**Exercise instructions**
Reproduce only the data from the line with "elevation (m): 503" to the line with "family: Buxaceae", changing "collector number" to "collector no." and leaving everything else unchanged.
[Begin Material shown]
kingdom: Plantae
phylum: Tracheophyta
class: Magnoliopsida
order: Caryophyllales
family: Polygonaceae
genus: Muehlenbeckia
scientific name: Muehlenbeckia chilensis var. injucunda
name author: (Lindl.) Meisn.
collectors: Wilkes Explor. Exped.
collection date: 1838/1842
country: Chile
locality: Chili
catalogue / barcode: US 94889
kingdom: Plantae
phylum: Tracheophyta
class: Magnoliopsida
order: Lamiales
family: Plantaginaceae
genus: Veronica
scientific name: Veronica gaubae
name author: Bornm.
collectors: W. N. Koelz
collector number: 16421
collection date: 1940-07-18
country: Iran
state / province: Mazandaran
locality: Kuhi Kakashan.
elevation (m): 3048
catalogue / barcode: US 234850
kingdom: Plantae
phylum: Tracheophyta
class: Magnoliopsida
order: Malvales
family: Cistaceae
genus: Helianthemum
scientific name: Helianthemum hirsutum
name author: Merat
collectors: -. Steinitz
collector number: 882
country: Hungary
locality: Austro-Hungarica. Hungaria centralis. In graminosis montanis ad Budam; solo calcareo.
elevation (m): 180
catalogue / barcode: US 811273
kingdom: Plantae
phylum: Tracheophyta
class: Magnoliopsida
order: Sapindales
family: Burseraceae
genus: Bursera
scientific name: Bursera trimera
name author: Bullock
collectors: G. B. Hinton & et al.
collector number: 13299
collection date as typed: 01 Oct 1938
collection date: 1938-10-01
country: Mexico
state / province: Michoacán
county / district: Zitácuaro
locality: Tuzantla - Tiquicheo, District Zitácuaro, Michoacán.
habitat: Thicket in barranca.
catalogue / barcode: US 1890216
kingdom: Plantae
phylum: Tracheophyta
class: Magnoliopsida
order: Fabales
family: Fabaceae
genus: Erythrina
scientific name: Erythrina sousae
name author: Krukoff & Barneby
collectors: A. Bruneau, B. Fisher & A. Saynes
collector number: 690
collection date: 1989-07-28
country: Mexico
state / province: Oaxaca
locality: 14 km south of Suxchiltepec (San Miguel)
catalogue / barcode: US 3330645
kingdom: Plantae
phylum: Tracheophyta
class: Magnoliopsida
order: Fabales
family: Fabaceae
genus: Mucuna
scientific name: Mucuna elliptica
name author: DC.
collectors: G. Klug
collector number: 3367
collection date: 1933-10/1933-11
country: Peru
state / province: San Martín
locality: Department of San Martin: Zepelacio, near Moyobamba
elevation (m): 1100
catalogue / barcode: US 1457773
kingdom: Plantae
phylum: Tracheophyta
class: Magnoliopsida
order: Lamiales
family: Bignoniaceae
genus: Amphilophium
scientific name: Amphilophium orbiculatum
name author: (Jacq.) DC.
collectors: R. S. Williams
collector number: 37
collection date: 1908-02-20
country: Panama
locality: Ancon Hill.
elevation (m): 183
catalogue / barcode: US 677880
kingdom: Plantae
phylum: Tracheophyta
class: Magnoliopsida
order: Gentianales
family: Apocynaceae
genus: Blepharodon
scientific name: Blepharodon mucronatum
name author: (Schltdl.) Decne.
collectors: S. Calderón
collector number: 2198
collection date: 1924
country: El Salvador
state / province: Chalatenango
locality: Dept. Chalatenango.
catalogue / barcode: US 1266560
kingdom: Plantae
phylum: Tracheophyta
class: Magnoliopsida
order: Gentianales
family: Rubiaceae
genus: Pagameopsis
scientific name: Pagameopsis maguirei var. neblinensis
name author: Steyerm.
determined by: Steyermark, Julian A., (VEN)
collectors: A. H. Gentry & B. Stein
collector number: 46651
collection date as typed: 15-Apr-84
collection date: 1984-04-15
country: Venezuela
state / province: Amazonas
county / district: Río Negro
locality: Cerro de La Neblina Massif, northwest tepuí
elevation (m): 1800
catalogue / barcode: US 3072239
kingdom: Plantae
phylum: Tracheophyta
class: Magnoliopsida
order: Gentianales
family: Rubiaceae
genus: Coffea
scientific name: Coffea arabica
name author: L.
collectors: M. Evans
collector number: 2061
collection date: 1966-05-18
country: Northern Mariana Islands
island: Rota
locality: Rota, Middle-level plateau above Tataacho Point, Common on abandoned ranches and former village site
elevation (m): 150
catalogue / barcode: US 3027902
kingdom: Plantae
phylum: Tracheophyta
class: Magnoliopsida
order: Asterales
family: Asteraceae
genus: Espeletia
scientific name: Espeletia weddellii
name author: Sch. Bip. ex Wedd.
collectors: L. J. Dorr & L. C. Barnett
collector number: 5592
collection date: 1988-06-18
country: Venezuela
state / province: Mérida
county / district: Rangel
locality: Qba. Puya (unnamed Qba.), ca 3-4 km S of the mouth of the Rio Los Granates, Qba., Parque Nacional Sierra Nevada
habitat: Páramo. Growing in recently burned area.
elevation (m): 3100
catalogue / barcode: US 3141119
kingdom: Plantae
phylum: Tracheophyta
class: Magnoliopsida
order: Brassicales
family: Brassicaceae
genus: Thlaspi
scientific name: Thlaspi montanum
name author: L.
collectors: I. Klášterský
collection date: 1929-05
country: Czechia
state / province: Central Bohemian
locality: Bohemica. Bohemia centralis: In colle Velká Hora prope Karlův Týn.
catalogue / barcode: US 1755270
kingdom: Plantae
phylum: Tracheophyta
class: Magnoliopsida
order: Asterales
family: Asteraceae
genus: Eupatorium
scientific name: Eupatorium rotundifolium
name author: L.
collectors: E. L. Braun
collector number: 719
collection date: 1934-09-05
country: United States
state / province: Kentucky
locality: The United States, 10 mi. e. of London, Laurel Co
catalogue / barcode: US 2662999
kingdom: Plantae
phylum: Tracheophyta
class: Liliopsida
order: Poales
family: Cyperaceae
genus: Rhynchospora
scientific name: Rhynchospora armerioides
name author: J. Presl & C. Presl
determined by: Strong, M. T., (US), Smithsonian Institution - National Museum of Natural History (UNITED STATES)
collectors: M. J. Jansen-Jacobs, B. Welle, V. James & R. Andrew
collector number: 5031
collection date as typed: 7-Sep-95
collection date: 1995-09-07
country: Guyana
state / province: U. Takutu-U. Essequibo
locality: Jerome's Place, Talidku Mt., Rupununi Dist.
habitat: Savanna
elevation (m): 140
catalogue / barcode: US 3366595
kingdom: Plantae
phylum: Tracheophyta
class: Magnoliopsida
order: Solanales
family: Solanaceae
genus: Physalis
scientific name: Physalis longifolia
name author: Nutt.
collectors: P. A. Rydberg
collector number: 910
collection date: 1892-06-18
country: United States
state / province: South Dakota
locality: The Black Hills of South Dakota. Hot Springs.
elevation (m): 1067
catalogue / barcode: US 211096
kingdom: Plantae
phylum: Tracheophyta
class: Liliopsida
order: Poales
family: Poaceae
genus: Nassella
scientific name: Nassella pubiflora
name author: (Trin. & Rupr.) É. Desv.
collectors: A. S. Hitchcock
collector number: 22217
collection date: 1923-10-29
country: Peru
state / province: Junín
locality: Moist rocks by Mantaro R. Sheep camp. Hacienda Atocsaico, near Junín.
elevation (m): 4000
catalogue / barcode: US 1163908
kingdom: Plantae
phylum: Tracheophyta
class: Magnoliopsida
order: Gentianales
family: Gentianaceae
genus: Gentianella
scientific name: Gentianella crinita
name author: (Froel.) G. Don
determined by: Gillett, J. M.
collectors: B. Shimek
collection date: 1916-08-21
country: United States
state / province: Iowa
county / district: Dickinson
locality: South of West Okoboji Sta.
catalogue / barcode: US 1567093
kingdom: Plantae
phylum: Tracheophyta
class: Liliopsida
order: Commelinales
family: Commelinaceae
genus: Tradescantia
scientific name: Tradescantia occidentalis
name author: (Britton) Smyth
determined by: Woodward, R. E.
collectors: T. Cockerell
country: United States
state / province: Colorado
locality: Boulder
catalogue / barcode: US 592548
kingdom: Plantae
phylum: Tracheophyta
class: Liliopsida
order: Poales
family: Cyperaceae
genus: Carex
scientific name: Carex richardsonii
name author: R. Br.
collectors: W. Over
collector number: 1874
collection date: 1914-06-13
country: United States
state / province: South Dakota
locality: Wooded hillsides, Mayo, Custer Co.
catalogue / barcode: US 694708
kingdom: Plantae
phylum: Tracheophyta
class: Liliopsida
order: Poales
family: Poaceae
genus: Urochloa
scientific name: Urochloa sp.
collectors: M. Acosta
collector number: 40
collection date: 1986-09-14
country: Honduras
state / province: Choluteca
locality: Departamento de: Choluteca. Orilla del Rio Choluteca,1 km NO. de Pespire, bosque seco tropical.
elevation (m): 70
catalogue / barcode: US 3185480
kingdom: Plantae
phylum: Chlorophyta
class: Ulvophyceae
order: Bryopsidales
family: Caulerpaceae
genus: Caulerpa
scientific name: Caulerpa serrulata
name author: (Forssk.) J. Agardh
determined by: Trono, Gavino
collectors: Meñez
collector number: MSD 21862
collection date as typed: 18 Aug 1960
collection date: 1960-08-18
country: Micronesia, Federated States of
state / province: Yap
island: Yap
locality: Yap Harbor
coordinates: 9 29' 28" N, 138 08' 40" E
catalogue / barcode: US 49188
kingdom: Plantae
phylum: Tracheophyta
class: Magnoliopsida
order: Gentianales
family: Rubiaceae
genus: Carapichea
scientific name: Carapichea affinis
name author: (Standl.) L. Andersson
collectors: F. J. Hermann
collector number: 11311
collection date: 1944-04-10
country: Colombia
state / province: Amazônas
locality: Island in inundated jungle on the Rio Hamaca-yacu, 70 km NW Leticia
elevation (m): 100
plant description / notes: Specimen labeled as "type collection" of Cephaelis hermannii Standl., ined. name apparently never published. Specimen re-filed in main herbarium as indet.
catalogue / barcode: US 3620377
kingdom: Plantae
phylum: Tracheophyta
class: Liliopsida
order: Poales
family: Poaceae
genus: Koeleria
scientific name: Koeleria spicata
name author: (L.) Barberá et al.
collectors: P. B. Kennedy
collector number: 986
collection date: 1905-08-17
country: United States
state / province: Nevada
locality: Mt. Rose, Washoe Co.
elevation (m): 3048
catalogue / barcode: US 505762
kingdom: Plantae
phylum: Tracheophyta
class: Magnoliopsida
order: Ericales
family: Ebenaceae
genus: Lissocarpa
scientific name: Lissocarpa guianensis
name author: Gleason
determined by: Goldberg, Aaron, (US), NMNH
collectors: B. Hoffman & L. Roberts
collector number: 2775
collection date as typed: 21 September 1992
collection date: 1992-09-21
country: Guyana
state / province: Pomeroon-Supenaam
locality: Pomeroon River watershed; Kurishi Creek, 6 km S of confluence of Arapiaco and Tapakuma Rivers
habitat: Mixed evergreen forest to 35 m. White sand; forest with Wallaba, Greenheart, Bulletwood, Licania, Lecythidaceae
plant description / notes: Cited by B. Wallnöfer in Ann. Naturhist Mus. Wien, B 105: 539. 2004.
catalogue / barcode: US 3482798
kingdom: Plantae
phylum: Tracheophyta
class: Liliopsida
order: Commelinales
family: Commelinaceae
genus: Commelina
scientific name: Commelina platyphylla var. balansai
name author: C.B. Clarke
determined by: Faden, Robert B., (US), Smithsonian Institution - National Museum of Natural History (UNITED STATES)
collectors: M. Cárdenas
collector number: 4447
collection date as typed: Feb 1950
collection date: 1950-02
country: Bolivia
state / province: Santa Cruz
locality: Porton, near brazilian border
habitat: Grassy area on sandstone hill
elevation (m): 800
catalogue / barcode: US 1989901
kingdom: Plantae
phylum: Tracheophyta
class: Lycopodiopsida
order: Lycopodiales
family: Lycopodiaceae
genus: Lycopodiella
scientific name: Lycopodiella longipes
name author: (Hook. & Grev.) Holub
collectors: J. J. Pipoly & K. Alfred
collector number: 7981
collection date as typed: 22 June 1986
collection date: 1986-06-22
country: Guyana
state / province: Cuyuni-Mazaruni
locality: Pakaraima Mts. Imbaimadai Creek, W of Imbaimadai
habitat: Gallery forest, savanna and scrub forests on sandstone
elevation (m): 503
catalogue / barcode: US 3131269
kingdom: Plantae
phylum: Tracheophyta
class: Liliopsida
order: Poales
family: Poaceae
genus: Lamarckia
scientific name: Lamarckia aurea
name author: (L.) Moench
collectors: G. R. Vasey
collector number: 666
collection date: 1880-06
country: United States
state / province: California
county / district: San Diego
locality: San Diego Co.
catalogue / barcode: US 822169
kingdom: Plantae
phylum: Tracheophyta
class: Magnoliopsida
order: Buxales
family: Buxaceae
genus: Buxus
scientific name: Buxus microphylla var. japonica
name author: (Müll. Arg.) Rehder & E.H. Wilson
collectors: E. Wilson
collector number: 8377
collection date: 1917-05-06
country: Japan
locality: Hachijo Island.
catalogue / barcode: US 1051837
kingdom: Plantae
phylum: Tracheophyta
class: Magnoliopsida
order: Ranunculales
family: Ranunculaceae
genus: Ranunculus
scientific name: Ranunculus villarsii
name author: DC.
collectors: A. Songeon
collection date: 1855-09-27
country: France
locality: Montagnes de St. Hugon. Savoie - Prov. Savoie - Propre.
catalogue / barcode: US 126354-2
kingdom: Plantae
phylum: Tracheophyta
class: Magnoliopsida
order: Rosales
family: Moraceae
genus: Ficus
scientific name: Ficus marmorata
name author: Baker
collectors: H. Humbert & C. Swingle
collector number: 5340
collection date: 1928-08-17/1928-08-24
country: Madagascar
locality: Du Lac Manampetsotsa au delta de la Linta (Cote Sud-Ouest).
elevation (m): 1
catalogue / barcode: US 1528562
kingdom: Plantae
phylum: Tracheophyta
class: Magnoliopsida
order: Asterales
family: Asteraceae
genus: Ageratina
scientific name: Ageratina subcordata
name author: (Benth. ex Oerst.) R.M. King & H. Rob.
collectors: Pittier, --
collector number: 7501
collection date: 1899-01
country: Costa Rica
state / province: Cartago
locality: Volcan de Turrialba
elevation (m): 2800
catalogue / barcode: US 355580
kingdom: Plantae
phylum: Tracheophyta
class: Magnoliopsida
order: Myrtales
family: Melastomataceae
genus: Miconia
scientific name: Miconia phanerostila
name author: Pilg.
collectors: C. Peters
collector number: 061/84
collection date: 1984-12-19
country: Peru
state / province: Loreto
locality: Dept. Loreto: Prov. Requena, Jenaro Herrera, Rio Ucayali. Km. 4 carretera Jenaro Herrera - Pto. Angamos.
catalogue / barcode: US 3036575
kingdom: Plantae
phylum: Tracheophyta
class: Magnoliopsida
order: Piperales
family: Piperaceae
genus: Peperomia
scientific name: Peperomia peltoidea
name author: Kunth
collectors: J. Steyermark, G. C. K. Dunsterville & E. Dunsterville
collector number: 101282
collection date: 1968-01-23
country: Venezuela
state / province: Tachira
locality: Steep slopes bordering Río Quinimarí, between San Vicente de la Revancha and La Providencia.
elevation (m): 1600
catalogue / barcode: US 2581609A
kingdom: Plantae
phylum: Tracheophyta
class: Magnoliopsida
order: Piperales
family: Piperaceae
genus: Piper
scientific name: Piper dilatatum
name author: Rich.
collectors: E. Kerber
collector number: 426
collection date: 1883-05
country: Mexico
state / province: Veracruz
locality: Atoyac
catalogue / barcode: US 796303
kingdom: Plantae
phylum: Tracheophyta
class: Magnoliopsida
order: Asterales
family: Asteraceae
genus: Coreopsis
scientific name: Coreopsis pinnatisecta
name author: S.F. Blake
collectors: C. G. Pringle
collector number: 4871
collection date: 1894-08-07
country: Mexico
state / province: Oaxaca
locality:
[End Material shown]
**Response**
elevation (m): 503
catalogue / barcode: US 3131269
kingdom: Plantae
phylum: Tracheophyta
class: Liliopsida
order: Poales
family: Poaceae
genus: Lamarckia
scientific name: Lamarckia aurea
name author: (L.) Moench
collectors: G. R. Vasey
collector no.: 666
collection date: 1880-06
country: United States
state / province: California
county / district: San Diego
locality: San Diego Co.
catalogue / barcode: US 822169
kingdom: Plantae
phylum: Tracheophyta
class: Magnoliopsida
order: Buxales
family: Buxaceae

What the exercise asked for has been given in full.